Le gazoduc Nigeria-Maroc, “Nigeria-Morocco Gas Pipeline” (NMGP) appelé également « Gazoduc Afrique Atlantique”, est long d’environ 6 000 km et traversera quant à lui, treize pays africains sur la façade atlantique. Il acheminera des milliards de mètres cubes de gaz nigérian jusqu’au Royaume puis de sa connexion au Gazoduc Maghreb Europe (GME) vers l’Espagne et l’Europe.
Les porteurs de ces projets sont le Nigeria, Maroc et la Communauté économique des Etats de l’Afrique de l’Ouest (CEDEAO) et sa mise en œuvre est prévue pour dans dix ans au maximum. A la fin de l’année écoulée, le Maroc et le Nigéria avaient signé sept protocoles d’accord avec la Mauritanie, le Sénégal, la Gambie, la Guinée-Bissau, la Guinée, le Sierra Leone, le Ghana, et un autre avec la CEDEAO.
“le Gazoduc Maroc-Nigeria est un projet au service de la paix en Afrique de l’Ouest et vise à réaliser l’intégration économique dans le continent”, écrivait en début de semaine le journal londonien Alarab. Cette infrastructure, en effet contribuera à l’amélioration des conditions de vie des populations et permettra de donner à l’Afrique une nouvelle dimension économique, politique et stratégique. Même si aucune date de début du chantier n’a encore été fixée, le dossier est pratiquement ficelé.
Prêt à investir 50% du coût total dans ce projet historique est ambitieux (record en tant que plus long gazoduc offshore du monde) les partenaires de la nigérian national Petroleum Company Limited et l’Office national des hydrocarbures et des mines (ONHYM) envisagent de financer conjointement le projet qui devrait coûter 25 milliards de dollars à parts égales (23 milliards d’euros).
Si le dossier du Gazoduc NGGP semble aller bon train, ce n’est pas le cas du TSGP, qui connait d’énormes difficultés dans son chantier alors que son exploitation était prévue pour le “premier trimestre 2023” au grand dam du régime sénile d’Alger qui essuie bévues sur bévues. En effet, pour qu’il soit quelque peu opérationnel, la construction du gazoduc se doit d’être pour le moins, à 70% achevée.

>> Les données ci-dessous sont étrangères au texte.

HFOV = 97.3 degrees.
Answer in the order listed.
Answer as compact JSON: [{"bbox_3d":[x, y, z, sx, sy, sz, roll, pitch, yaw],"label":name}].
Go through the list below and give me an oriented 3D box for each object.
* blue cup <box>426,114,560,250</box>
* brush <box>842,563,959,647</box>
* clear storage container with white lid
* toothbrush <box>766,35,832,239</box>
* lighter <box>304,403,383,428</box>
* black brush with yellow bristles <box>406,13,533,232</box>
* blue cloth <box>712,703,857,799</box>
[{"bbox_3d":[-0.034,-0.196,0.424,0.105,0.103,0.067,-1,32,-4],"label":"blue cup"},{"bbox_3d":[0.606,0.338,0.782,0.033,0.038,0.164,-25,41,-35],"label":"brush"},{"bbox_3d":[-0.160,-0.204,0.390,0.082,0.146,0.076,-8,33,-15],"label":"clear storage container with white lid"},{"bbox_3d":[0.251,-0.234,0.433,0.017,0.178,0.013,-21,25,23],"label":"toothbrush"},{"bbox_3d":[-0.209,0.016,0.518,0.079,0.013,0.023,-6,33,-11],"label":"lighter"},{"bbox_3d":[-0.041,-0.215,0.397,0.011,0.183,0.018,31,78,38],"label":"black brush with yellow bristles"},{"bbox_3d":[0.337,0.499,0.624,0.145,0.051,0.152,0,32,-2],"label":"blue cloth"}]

La raison ? le retard des travaux du projet est dû à des difficultés financières et sécuritaires. Financières, parce que la mauvaise gestion s’est traduite par une augmentation générale de la facture allant jusqu’à 570% de plus que prévu initialement. Il est donc légitime d’y trouver une incapacité à y injecter des fonds supplémentaires.

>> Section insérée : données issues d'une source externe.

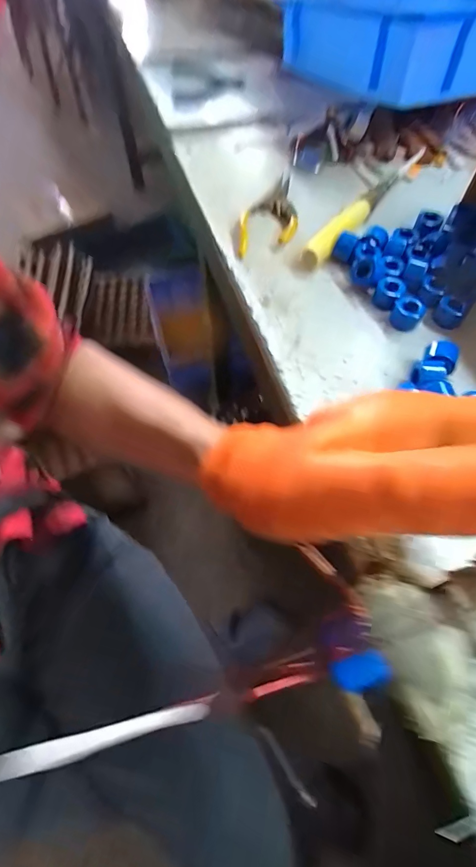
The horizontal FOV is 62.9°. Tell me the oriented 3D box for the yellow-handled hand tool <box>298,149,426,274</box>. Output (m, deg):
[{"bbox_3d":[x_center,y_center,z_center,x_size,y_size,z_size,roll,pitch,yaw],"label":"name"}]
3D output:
[{"bbox_3d":[0.137,-0.251,0.420,0.027,0.020,0.223,32,67,18],"label":"yellow-handled hand tool"}]

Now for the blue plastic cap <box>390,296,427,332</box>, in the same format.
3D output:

Face à cette situation, force est de constater également le retrait des entreprises chinoises qui auraient financé 85 % du projet de pipeline car le coût de sa réalisation a été gonflé de 570 % %. La Banque industrielle et commerciale de Chine et la China Export Insurance Agency auraient pourtant fourni 2,38 milliards de dollars de financement pour le projet d’un coût évalué à entre 12 milliards d’euros et 18 milliards d’euros.
Autre cause à la non-faisabilité de ce projet, les risques sécuritaires résultant des activités terroristes régionales- principalement causées par Boko Haram -. Mais le trajet du TSGP est jonché de zones où sont actifs de nombreux groupes armés (Mouvement pour l’émancipation du delta du Niger (Mend), Etat islamique en Afrique de l’Ouest, Wilayat al-Sahel de l’Etat islamique (également connue sous le nom d’Etat islamique au Grand Sahara) ainsi que la Jamaa Nuṣrat al-Islam wal-Muslimin (JNIM) au Niger et au Mali.
Le projet en plus d’être sujet à une grande vulnérabilité aux attaques djihadistes dans la zone sahélienne et saharienne recueille également l’hostilité de communautés locales qui se disent exploitées pour un projet dont elles ne tirent aucun avantage. Il est comme qui dirait un plouf ! dans le sable pas dans de l’eau océane.